A Prom That Misfired
BBC Prom, Royal Albert Hall
7 August 2024
Music by Schumann, Sibelius, Hans Abrahamsen, and Tchaikovsky
- Stefan Dohr (Horn)
- BBC Philharmonic Orchestra
- John Storgårds (Conductor)
There are not many occasions when the programming at the Proms comes up with a misconception, but this was one of them. The first half held three very average works that Storgårds and the Salford-based BBC PO were not inspired enough to invest with greater quality. Schumann’s Genoveva Overture is one of his few really dull pieces: workmanlike at best. Sibelius was at his most gloomy in his tone poem about Pohjola’s Daughter, a story of an old wizard infatuated by a young woman who (not surprisingly) tells him to get lost. The music requires a conductor with an idea of how to unlock an elusive sense of shape and direction, and sadly Storgårds did not manage to find the key. By the time Hans Abrahamsen’s Horn Concerto, premiered in 2020 by the same soloist, took its turn, the mood in the hall was subdued.
Sadly, neither the concerto nor Stefan Dohr did much to raise the spirits. The music starts statically and goes no great distance in 20 minutes, and I doubt if other horn players will take the trouble to add it to their repertoire. The horn part consists of a succession of long notes, rarely breaking into a trot. The hope that these might lead to something more interesting proved to be forlorn. In the slow-moving monochrome textures, it did not help that Dohr’s accuracy was not always reliable, and the orchestra was given nothing much to get their teeth into. There are some wonderful composers writing at the moment. On this showing, I cannot claim that Abrahamsen is one of them. The interval drink came as a welcome relief.
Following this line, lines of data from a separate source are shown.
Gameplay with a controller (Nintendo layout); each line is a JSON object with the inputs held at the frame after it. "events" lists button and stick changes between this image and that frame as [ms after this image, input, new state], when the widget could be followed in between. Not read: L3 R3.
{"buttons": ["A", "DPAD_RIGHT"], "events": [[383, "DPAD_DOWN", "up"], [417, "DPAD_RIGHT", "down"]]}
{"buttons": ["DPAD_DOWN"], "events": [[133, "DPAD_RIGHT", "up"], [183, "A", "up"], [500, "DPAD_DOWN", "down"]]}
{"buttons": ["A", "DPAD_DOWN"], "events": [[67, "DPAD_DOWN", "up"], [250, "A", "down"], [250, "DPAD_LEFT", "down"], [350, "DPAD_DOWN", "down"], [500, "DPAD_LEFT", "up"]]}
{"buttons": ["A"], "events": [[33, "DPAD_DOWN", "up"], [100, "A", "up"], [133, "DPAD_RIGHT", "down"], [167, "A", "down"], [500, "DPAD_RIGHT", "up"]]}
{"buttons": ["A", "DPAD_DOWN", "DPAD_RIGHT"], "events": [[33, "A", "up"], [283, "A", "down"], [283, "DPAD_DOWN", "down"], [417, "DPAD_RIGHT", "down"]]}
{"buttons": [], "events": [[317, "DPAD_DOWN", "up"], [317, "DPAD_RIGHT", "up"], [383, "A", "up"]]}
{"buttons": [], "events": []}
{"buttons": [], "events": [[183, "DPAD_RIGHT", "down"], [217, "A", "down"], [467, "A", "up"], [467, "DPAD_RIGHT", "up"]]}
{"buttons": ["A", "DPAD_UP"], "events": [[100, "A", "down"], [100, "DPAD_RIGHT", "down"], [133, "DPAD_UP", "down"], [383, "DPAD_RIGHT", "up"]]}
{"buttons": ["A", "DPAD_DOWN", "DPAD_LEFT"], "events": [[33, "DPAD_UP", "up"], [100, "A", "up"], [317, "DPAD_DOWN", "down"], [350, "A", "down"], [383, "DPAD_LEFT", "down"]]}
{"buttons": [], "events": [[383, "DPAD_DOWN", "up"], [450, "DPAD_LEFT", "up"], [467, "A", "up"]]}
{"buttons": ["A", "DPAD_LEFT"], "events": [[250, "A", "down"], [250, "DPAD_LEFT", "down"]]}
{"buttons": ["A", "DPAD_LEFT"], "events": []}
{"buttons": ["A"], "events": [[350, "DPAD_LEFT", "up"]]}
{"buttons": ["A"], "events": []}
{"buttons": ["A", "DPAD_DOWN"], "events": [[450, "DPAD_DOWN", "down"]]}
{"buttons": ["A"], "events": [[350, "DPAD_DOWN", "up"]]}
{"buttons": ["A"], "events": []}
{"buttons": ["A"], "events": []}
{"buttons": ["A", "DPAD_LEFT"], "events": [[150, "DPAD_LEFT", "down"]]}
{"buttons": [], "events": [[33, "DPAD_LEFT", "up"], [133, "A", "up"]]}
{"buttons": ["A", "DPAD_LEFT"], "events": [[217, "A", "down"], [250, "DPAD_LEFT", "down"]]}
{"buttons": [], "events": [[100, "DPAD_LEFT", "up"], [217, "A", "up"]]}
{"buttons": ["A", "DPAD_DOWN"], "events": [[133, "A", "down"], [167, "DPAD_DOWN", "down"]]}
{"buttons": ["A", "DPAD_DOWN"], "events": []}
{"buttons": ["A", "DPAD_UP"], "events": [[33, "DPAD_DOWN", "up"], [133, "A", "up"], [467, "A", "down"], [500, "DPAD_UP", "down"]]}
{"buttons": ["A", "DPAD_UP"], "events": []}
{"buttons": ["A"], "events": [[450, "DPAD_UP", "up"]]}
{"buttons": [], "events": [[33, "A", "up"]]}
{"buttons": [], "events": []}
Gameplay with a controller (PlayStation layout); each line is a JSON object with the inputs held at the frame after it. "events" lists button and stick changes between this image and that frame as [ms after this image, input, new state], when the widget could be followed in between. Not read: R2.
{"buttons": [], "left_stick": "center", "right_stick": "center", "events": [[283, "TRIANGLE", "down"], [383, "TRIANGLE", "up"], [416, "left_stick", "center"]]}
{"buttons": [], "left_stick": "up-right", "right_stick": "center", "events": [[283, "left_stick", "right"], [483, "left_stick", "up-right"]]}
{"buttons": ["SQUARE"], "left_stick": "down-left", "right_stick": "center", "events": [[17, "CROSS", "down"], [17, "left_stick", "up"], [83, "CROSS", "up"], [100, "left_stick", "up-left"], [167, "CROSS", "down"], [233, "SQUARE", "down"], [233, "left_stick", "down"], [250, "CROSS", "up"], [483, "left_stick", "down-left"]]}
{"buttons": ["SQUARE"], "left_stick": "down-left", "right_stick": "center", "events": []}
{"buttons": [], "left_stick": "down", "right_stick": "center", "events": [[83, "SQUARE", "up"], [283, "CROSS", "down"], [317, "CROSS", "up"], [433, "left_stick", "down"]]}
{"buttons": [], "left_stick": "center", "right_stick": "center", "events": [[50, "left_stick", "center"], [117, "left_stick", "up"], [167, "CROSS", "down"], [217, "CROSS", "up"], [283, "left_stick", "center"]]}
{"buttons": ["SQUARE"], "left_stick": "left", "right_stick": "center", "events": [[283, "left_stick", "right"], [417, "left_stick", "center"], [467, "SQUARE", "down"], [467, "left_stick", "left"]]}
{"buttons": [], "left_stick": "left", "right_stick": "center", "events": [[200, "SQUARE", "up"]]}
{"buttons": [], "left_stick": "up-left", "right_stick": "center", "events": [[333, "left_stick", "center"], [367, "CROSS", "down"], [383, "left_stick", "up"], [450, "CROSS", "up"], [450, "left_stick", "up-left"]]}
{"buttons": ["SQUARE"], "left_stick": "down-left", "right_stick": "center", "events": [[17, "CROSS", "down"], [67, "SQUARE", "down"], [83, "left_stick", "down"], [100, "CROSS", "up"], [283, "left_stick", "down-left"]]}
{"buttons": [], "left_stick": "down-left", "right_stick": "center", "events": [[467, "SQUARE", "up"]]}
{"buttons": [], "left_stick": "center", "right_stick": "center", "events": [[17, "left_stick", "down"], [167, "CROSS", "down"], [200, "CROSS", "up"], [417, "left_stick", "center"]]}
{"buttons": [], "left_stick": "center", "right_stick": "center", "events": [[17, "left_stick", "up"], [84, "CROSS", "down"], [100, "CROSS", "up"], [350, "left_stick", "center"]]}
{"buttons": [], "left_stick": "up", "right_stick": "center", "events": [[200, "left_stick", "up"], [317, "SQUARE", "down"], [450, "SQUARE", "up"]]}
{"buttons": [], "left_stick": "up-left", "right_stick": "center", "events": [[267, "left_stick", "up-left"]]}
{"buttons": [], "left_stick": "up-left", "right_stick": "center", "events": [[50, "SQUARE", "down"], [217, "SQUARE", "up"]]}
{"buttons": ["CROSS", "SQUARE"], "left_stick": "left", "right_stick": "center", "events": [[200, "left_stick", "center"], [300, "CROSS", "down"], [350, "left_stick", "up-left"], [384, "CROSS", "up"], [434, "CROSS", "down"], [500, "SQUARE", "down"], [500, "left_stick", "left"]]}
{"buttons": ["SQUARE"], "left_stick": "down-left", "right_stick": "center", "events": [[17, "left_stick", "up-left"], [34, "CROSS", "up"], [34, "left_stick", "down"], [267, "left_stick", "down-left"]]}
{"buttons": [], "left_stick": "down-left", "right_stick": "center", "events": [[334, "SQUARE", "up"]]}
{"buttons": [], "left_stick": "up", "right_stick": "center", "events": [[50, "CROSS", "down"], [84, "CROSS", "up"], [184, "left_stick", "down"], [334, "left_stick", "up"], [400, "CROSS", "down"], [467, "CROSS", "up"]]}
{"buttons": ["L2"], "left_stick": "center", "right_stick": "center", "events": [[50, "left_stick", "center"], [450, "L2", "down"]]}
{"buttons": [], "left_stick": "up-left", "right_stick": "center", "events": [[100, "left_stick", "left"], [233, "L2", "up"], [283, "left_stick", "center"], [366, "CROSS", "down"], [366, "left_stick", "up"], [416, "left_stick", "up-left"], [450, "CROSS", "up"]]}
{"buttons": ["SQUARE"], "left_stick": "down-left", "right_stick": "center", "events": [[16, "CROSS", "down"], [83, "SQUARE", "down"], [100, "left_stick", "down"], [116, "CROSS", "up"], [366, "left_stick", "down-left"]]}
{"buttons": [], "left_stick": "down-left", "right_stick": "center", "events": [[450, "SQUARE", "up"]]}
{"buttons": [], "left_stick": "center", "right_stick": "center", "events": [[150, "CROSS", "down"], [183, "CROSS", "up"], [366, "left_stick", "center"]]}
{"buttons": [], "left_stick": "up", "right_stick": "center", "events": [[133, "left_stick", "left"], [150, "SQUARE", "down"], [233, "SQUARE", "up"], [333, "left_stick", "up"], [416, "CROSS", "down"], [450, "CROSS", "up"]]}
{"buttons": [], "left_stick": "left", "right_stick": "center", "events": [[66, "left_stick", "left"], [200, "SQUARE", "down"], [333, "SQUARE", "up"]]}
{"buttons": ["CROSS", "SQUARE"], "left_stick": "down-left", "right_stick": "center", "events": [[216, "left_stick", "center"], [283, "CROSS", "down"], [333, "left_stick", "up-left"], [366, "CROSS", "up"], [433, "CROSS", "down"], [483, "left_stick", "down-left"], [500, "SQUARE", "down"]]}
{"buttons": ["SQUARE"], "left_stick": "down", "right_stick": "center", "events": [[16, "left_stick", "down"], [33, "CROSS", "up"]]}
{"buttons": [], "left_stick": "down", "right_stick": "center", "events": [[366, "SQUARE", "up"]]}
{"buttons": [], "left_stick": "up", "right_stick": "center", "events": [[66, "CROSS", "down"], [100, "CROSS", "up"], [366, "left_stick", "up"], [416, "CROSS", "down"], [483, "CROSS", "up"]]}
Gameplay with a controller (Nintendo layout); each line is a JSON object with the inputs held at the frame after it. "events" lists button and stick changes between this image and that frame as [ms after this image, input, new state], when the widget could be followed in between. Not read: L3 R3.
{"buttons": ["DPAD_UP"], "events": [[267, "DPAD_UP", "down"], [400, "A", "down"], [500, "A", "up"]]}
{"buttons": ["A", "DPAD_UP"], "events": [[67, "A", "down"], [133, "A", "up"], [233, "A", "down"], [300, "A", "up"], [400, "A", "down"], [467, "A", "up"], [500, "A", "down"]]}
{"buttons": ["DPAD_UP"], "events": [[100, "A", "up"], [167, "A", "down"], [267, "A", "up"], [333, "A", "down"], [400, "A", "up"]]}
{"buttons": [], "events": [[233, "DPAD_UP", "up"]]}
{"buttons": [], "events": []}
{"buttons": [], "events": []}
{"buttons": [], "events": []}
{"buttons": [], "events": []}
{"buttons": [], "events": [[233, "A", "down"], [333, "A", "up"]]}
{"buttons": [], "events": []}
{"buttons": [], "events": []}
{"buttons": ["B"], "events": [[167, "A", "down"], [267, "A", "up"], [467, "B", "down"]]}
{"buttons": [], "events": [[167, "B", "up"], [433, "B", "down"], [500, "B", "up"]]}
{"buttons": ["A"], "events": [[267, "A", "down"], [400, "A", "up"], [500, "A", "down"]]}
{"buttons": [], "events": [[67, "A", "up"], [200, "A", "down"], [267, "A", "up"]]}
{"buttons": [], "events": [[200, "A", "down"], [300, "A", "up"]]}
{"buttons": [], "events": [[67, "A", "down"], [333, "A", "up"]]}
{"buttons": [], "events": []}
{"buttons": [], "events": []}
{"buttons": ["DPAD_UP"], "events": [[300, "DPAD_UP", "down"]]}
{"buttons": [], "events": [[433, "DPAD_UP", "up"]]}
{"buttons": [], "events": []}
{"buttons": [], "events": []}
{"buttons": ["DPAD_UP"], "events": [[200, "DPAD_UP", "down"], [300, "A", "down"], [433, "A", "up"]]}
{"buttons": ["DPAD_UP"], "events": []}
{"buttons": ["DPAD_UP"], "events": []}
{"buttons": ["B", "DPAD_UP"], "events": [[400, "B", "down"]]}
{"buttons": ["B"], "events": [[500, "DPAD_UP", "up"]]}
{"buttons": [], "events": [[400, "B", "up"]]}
That, then, left Tchaikovsky’s Fourth Symphony to rescue the evening in the second half, and thank heavens it did, but only to an extent. This is music the BBC PO knows well and is at home in. The string pizzicato third movement is always the test of an orchestra’s mettle, and in this, the playing was attentive and compelling; Storgårds was far more expressive when he put down his baton and just used his fingers to draw out the phrasing. Even so, though, the other movements were efficient rather than remarkable under his direction. There was too little attention paid to the blending in the woodwind, and too many small lapses in string and horn ensemble. Storgårds supplies energy and heft, but too often he looks at his music stand, not the players, and so their contributions become isolated, particularly between flute, clarinet, and oboe. The passion was there, but the iridescent detail of Tchaikovsky’s orchestration remained unrevealed.